The jolt was perfectly timed.
Liliana’s hand, already in motion, jerked violently. Her fingers smacked into the pitcher’s handle, not to guide it, but to knock it over. The crystal pitcher tipped, seemed to hang in the air for a terrifying second, and then crashed down, not onto the floor, but directly into Liliana’s lap.
A river of cold, sticky orange juice flooded over Liliana’s designer silk pajamas.
A scream,this one real and shrill—pierced the air. Liliana shot up from her chair, dripping and shivering, her face a mask of shock and utter disgust.
The table froze.
Kiera clutched the table edge, her mask of perfect, horrified innocence firmly in place. Her eyes were wide, her hand flown to her mouth.
“Liliana! Oh my goodness! I’m so sorry!” she gasped, her voice trembling with manufactured fear. “My foot just slipped on the leg of the chair! It was so clumsy of me! Are you alright?”
She poured every ounce of false concern she could muster into the performance. She was the picture of apologetic clumsiness.
Eleanor was on her feet, dabbing furiously at her daughter with a napkin. “Look at this mess! These are imported!”
Her father finally lowered his paper, his brow furrowed in annoyance. “For heaven’s sake, girls. Can we not have one peaceful meal?”
The blame, for the first time, was not instantly assigned to Kiera. It hovered in the air, ambiguous. An accident. A clumsy mishap.
Liliana’s eyes, sharp with a dawning, confused fury, snapped to Kiera. She was searching for a hint of malice, a glint of triumph. But all she saw was the same meek, sorry girl she loved to torment. The perfect victim.
The confusion in Liliana’s eyes was more satisfying than any scream.
“It’s… fine,” Liliana forced out through clenched teeth, her sweetness straining at the seams. “It was an accident.”
“Let me help you clean up,” Kiera offered, taking a step forward, her voice soft and pleading.
“No!” Liliana snapped, recoiling as if Kiera’s touch would stain her further. She stormed out of the room, leaving a trail of sticky orange footprints, with Eleanor fluttering behind her.
The dining room fell silent. Kiera stood by the table, her head still slightly bowed. She could feel her father’s gaze on her. She looked up, letting him see the sheen of unshed tears in her eyes. “I’ll… I’ll clean this up, Father.”
He sighed, a sound of pure weariness. “Just… see that you do,” he muttered, and retreated behind his newspaper, shutting out the domestic drama once more.

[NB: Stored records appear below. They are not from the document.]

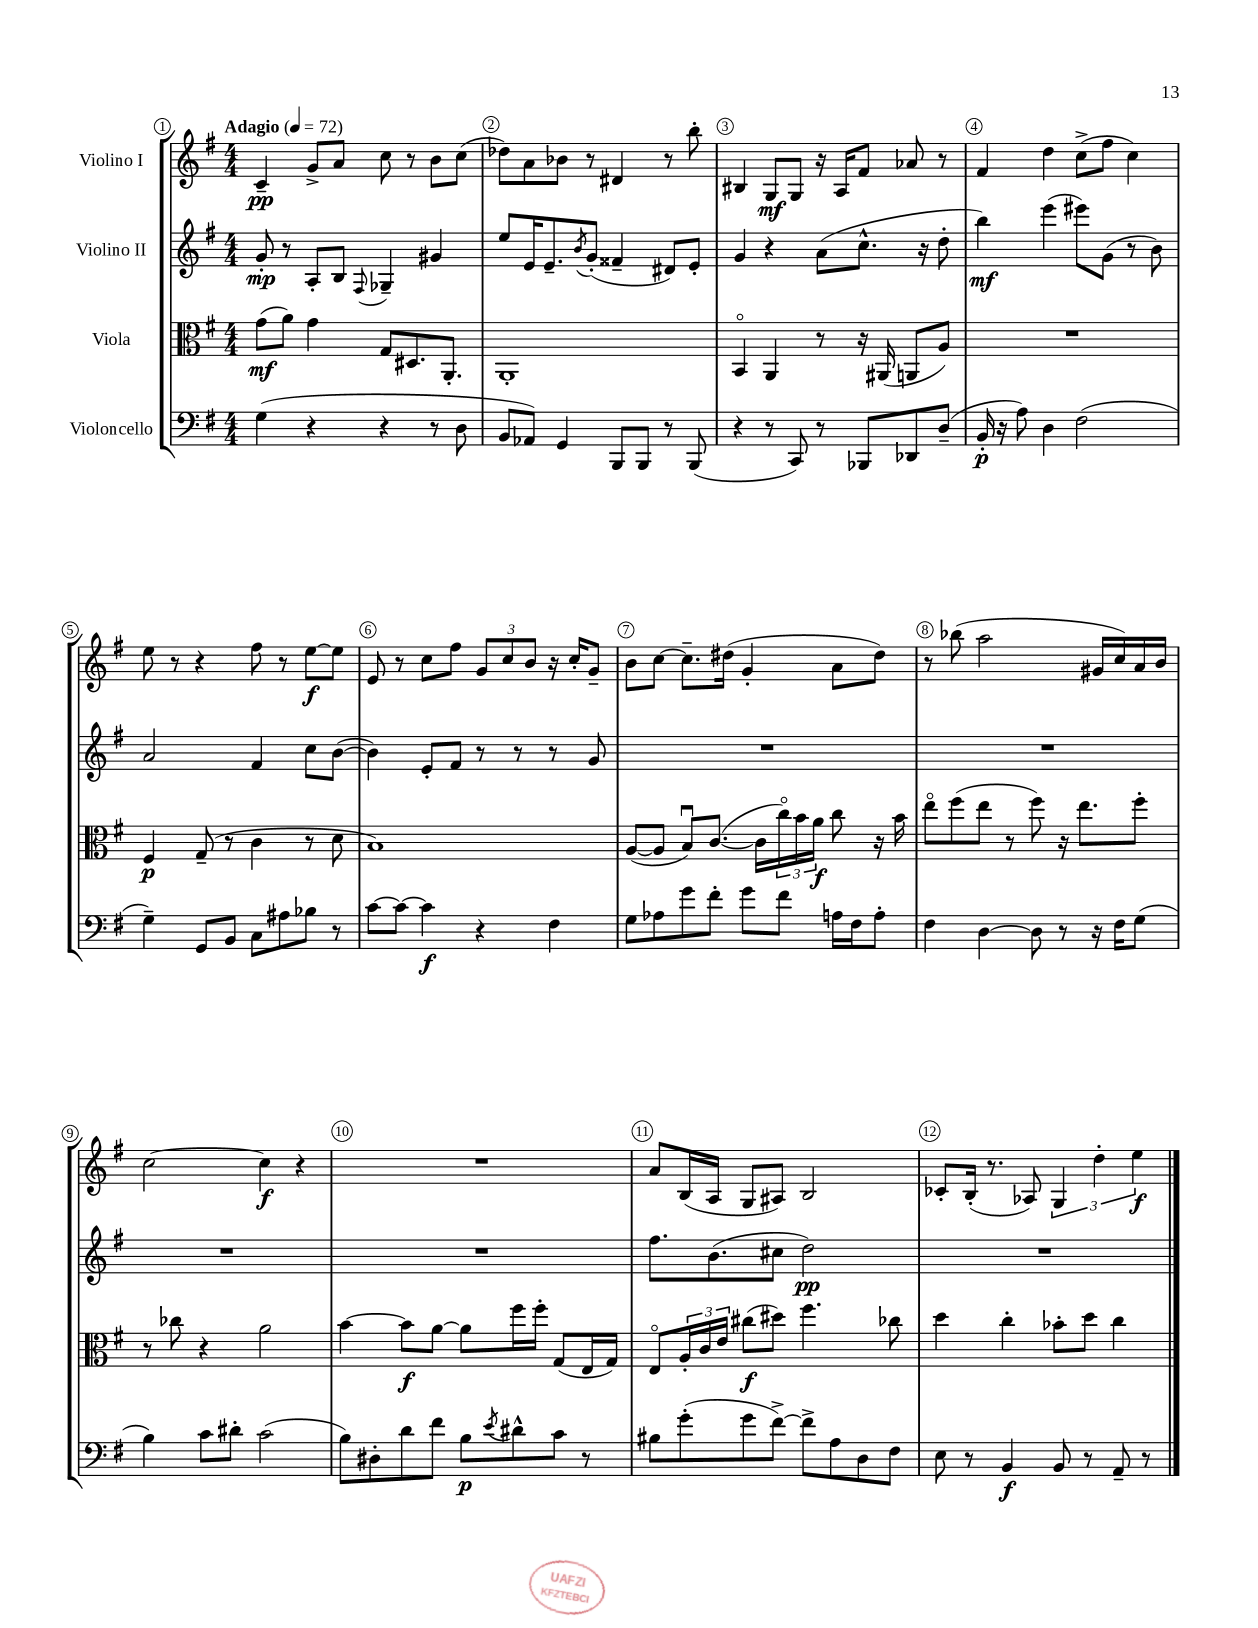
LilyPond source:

<<
\new StaffGroup <<
\new Staff = "s0" \with { instrumentName = "Violino I" } {
    \clef treble \key g \major \numericTimeSignature \time 4/4 \tempo "Adagio" 4 = 72
    c'4--\pp g'8-> a'8 c''8 r8 b'8 c''8( |
    des''8) a'8 bes'8 r8 dis'4 r8 b''8-. |
    bis4 g8\mf g8 r16 a16 fis'8 aes'8 r8 |
    fis'4 d''4 c''8->( fis''8 c''4) |
    e''8 r8 r4 fis''8 r8 e''8~\f e''8 |
    e'8 r8 c''8 fis''8 \tuplet 3/2 { g'8 c''8 b'8 } r16 c''16-. g'8-- |
    b'8 c''8~ c''8.-- dis''16( g'4-. a'8 dis''8) |
    r8 bes''8( a''2 gis'16 c''16) a'16 b'16 |
    c''2~ c''4\f r4 |
    R1 |
    a'8 b16( a16 g8 ais8) b2 |
    ces'8-. b16-.( r8. aes8) \tuplet 3/2 { g4 d''4-. e''4\f } \bar "|." |
}
\new Staff = "s1" \with { instrumentName = "Violino II" } {
    \clef treble \key g \major \numericTimeSignature \time 4/4
    g'8-.\mp r8 a8-. b8 \appoggiatura { fis8 } ges4-- gis'4 |
    e''8 e'16 e'8.-- \acciaccatura { b'8 } g'8-.( fisis'4-- dis'8) e'8-. |
    g'4 r4 a'8( c''8.-^ r16 d''8-. |
    b''4\mf) e'''4( eis'''8) g'8( r8 b'8) |
    a'2 fis'4 c''8 b'8~( |
    b'4) e'8-. fis'8 r8 r8 r8 g'8 |
    R1 |
    R1 |
    R1 |
    R1 |
    fis''8. b'8.( cis''8 d''2\pp) |
    R1 \bar "|." |
}
\new Staff = "s2" \with { instrumentName = "Viola" } {
    \clef alto \key g \major \numericTimeSignature \time 4/4
    g'8\mf( a'8) g'4 g8 dis8. a,8.-. |
    a,1-. |
    b,4\flageolet a,4 r8 r16 ais,16( a,8 a8) |
    R1 |
    fis4\p g8--( r8 c'4 r8 d'8 |
    b1) |
    a8~( a8 b8\downbow) c'8.~( c'16 \tuplet 3/2 { c''16\flageolet) b'16 a'16\f } c''8 r16 b'16 |
    e''8\flageolet fis''8( e''8 r8 fis''8) r16 e''8. fis''8-. |
    r8 ces''8 r4 a'2 |
    b'4~ b'8\f a'8~ a'8 fis''16 fis''16-. g8( e16 g16) |
    e8\flageolet \tuplet 3/2 { a16-. c'16 e'16 } cis''8\f( dis''8) fis''4. ces''8 |
    d''4 c''4-. bes'8-. d''8 c''4 \bar "|." |
}
\new Staff = "s3" \with { instrumentName = "Violoncello" } {
    \clef bass \key g \major \numericTimeSignature \time 4/4
    g4( r4 r4 r8 d8 |
    b,8 aes,8) g,4 b,,8 b,,8 r8 b,,8( |
    r4 r8 c,8) r8 bes,,8 des,8 d8--( |
    b,16-.\p r16 a8) d4 fis2( |
    g4--) g,8 b,8 c8 ais8 bes8 r8 |
    c'8~ c'8~ c'4\f r4 fis4 |
    g8 aes8 g'8 fis'8-. g'8 fis'8 a16 fis16 a8-. |
    fis4 d4~ d8 r8 r16 fis16 g8( |
    b4) c'8 dis'8-. c'2( |
    b8) dis8-. d'8 fis'8 b8\p \acciaccatura { e'8 } dis'8-^ c'8 r8 |
    bis8 g'8-.( g'8 fis'8~->) fis'8-> a8 d8 fis8 |
    e8 r8 b,4\f b,8 r8 a,8-- r8 \bar "|." |
}
>>
>>
\layout { \context { \Score \override BarNumber.break-visibility = ##(#f #t #t) barNumberVisibility = #all-bar-numbers-visible \override BarNumber.stencil = #(make-stencil-circler 0.1 0.3 ly:text-interface::print) } }
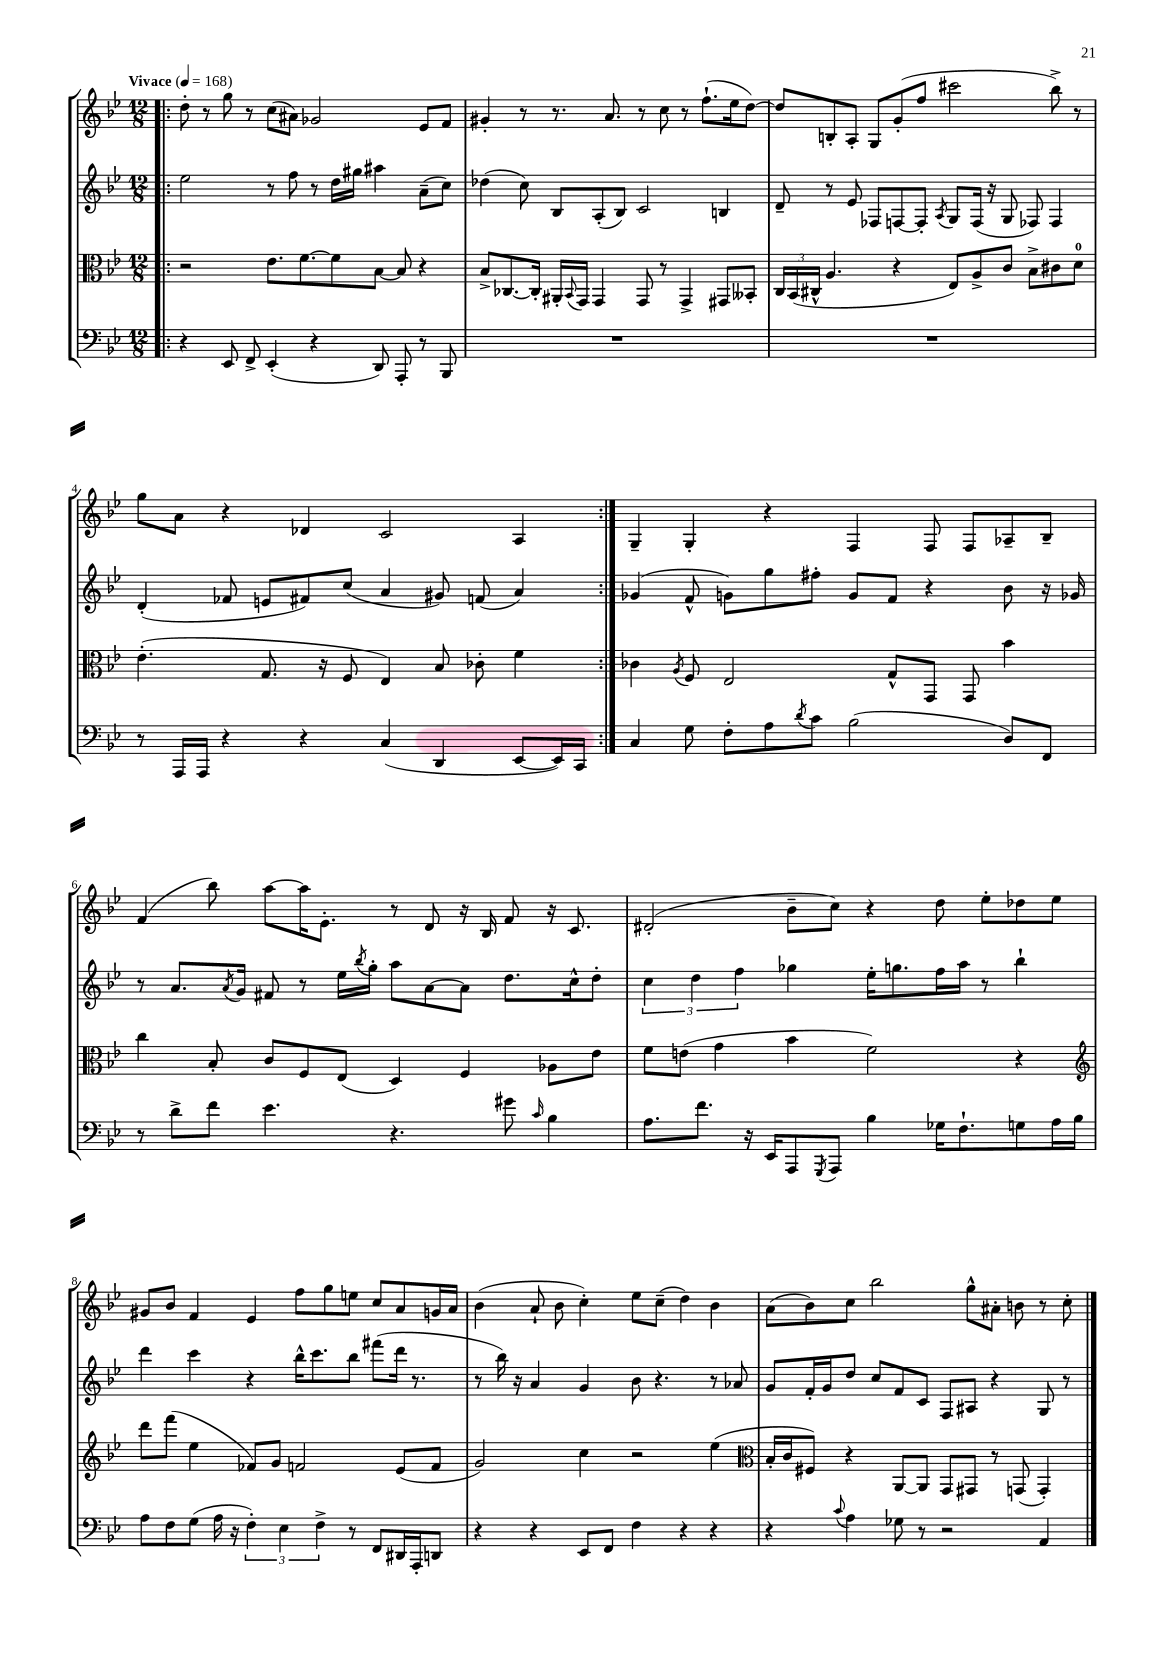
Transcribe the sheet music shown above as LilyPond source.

<<
\new StaffGroup <<
\new Staff = "s0" {
    \clef treble \key bes \major \numericTimeSignature \time 12/8 \tempo "Vivace" 4 = 168
    \repeat volta 2 { \bar ".|:" d''8-. r8 g''8 r8 c''8( ais'8) ges'2 ees'8 f'8 |
    gis'4-. r8 r8. a'8. r8 c''8 r8 f''8.-!( ees''16 d''8~) |
    d''8 b8-. a8-. g8 g'8-.( f''8 cis'''2 bes''8->) r8 |
    g''8 a'8 r4 des'4 c'2 a4 | }
    g4-- g4-. r4 f4 f8 f8 aes8-- bes8-- |
    f'4( bes''8) a''8~ a''16 ees'8.-. r8 d'8 r16 bes16 f'8 r16 c'8. |
    dis'2-.( bes'8-- c''8) r4 d''8 ees''8-. des''8 ees''8 |
    gis'8 bes'8 f'4 ees'4 f''8 g''8 e''8 c''8 a'8 g'16 a'16 |
    bes'4( a'8-! bes'8 c''4-.) ees''8 c''8--( d''4) bes'4 |
    a'8( bes'8) c''8 bes''2 g''8-^ ais'8-. b'8 r8 c''8-. \bar "|." |
}
\new Staff = "s1" {
    \clef treble \key bes \major \numericTimeSignature \time 12/8
    \repeat volta 2 { \bar ".|:" ees''2 r8 f''8 r8 d''16 gis''16 ais''4 a'8--( c''8) |
    des''4( c''8) bes8 a8-.( bes8) c'2 b4 |
    d'8-- r8 ees'8 fes8 f8~ f8-. \acciaccatura { a8 } g8 f16( r16 g8 fes8) fes4 |
    d'4-.( fes'8 e'8 fis'8) c''8( a'4 gis'8) f'8( a'4) | }
    ges'4( f'8-^ g'8) g''8 fis''8-. g'8 f'8 r4 bes'8 r16 ges'16 |
    r8 a'8. \acciaccatura { a'8 } g'16 fis'8 r8 ees''16 \acciaccatura { bes''8 } g''16-. a''8 a'8~ a'8 d''8. c''16-^ d''8-. |
    \tuplet 3/2 { c''4 d''4 f''4 } ges''4 ees''16-. g''8. f''16 a''16 r8 bes''4-! |
    d'''4 c'''4 r4 bes''16-^ c'''8. bes''8 fis'''8( d'''16 r8. |
    r8 bes''16) r16 a'4 g'4 bes'8 r4. r8 aes'8 |
    g'8 f'16-. g'16 d''8 c''8 f'8 c'8 f8 ais8 r4 g8 r8 \bar "|." |
}
\new Staff = "s2" {
    \clef alto \key bes \major \numericTimeSignature \time 12/8
    \repeat volta 2 { \bar ".|:" r2 ees'8. f'8.~ f'8 bes8~ bes8 r4 |
    bes8-> ces8.~ ces16-. ais,16-. \appoggiatura { bes,8 } g,16 g,4 g,8 r8 g,4-> gis,8 beses,8-. |
    \tuplet 3/2 { c16 bes,16( cis16-^ } a4. r4 ees8) a8-> c'8 bes8-> cis'8 d'8-0 |
    ees'4.-.( g8. r16 f8 ees4) bes8 ces'8-. f'4 | }
    ces'4 \acciaccatura { a8 } f8 ees2 g8-^ g,8 g,8 bes'4 |
    c''4 bes8-. c'8 f8 ees8( d4) f4 aes8 ees'8 |
    f'8 e'8( g'4 bes'4 f'2) r4 |
    \clef treble d'''8 f'''8( ees''4 fes'8) g'8 f'2 ees'8( f'8 |
    g'2) c''4 r2 ees''4( |
    \clef alto bes16-. c'16 fis8) r4 a,8~ a,8 g,8 gis,8 r8 g,8( g,4-.) \bar "|." |
}
\new Staff = "s3" {
    \clef bass \key bes \major \numericTimeSignature \time 12/8
    \repeat volta 2 { \bar ".|:" r4 ees,8 f,8-> ees,4-.( r4 d,8) a,,8-. r8 bes,,8 |
    R1. |
    R1. |
    r8 a,,16 a,,16 r4 r4 c4( d,4 ees,8~ ees,16) c,16 | }
    c4 g8 f8-. a8 \acciaccatura { d'8 } c'8 bes2( d8) f,8 |
    r8 d'8-> f'8 ees'4. r4. gis'8 \grace { c'16 } bes4 |
    a8. f'8. r16 ees,16 a,,8 \acciaccatura { g,,8 } a,,8 bes4 ges16 f8.-! g8 a16 bes16 |
    a8 f8 g8( a16 r16 \tuplet 3/2 { f4-.) ees4 f4-> } r8 f,8 dis,16 a,,16-. d,8 |
    r4 r4 ees,8 f,8 f4 r4 r4 |
    r4 \appoggiatura { c'8 } a4 ges8 r8 r2 a,4 \bar "|." |
}
>>
>>
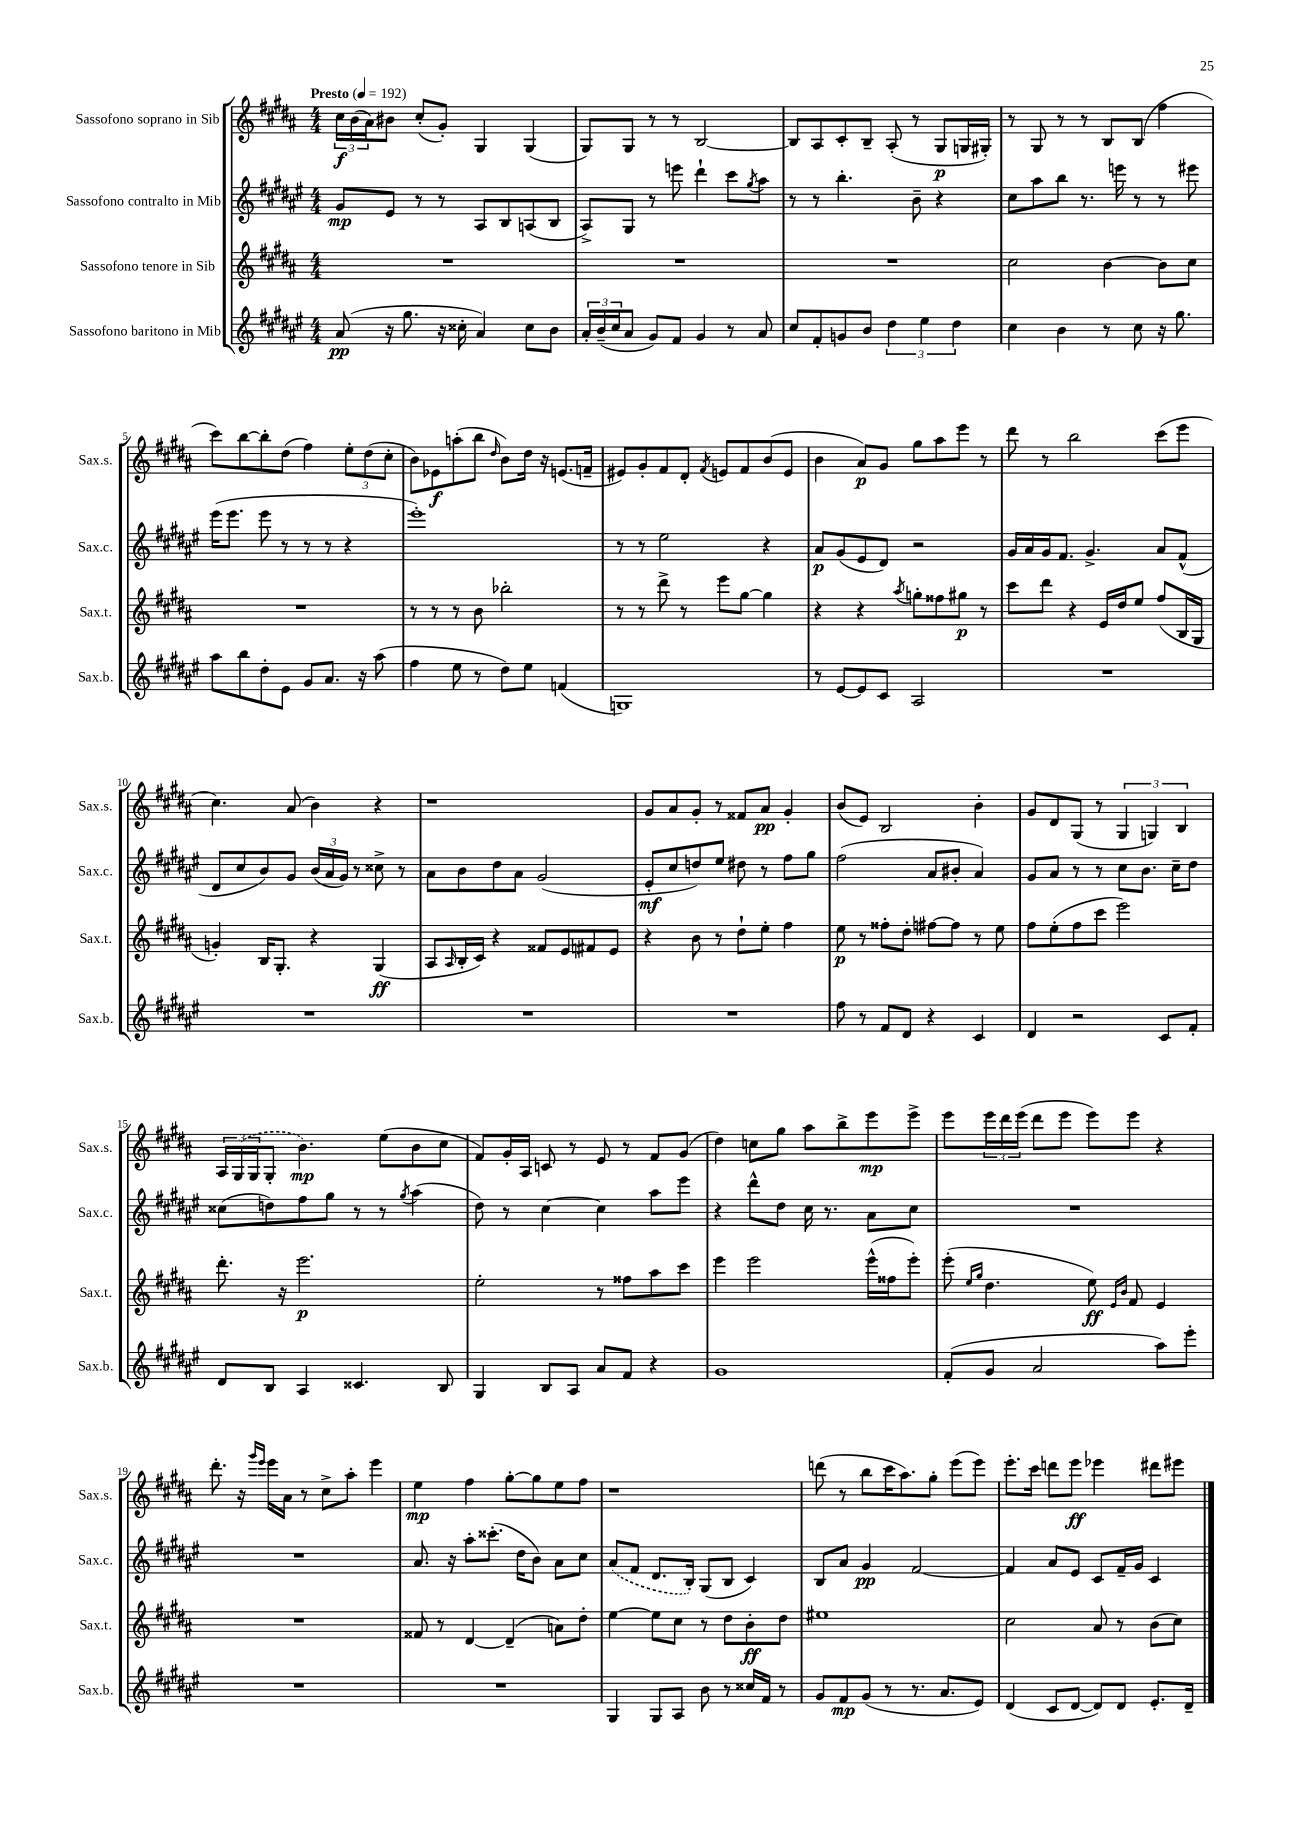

As Kiera turned to fetch a towel, she allowed her face to settle into its true expression for just a single, fleeting second.
No tears. No fear. No regret.
Just the cold, silent smirk of a predator that had just drawn first blood.
It was a small move. An insignificant skirmish.
But it was proof. The game was on. And she knew every single move they were going to make before they even thought of it.
She had all the time in the world. And she was going to enjoy this.